Modi certainly knows the power of IT tools. Once upon a time, he was the only Twitter-friendly politician in India and he had benefited by that in the run up to his becoming India’s Prime Minister in 2014. Now the confabulation with Twitter and others gave a 'bad message' across the globe for an image conscious macho-Indian leader.

CEO Namo


I have argued this in my book 'Modi to Moditva: An Uncensored Truth' published in 2012 and also elsewhere that a section of the middle class perceives Narendra Modi as a super-CEO. He is a man who “functions like a modern day CEO laying emphasis on the outcome and often allegedly putting the rules and normal norms in the backburner”. 


Thus the surgical perfection in getting 12 ministers out is not without good reason! A hard task master that he is, why should a Prime Minister have 'favourites' - what counts is 'performance'. 

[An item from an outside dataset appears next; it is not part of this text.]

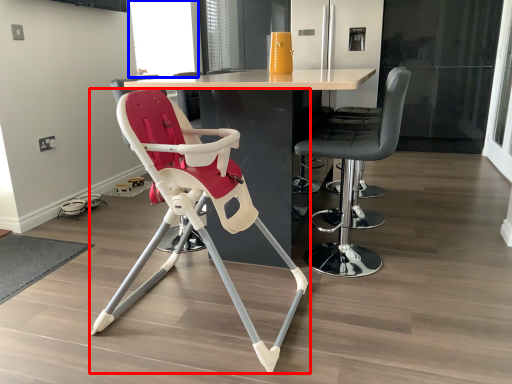
Question: Which point is closer to the camera, chair (highlighted by a red box) or window screen (highlighted by a blue box)?

Choices:
 (A) chair
 (B) window screen

Answer: (A)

In the case of outgoing Health Minister Dr Harsh Vardhan, a medico, the Prime Minister was apparently displeased with his style of functioning and the manner he made public speeches and handled media questions.

Not best among the articulate ones in the BJP rank, in March, Vardhan had said India was in the “endgame” of the pandemic, only weeks before the counts jumped about 20-fold to reach over 414,000 daily new infections on May 7.

Soon he was shown the door, Dr Harsh Vardhan now got sympathisers among Congress leaders. “Poor Dr Harsh Vardhan. A good man has been made a scapegoat for monumental failures at the highest level — nowhere else,” Congress leader Jairam Ramesh tweeted.


That things were not planned well became evident when patients died as they could not get beds, oxygen, or appropriate medical care.

Where was the so-called grand preparation for the pandemic fallout due to Lockdown 1.0 slapped by Modi for 21 days in March 2020 ?

India was one of the first countries to do so but the final results only show how issues of gross governance failures have left the Modi-regime haunted.



To top it all, Dr Vardhan had also drawn criticism in February 2021 from the Indian Medical Association, a body of doctors, when he breached protocol and appeared for a private Indian company Patanjali Ayurved where Yoga guru Ramdev claimed a herbal cocktail called Coronil was “the first evidence-based medicine for Covid-19”.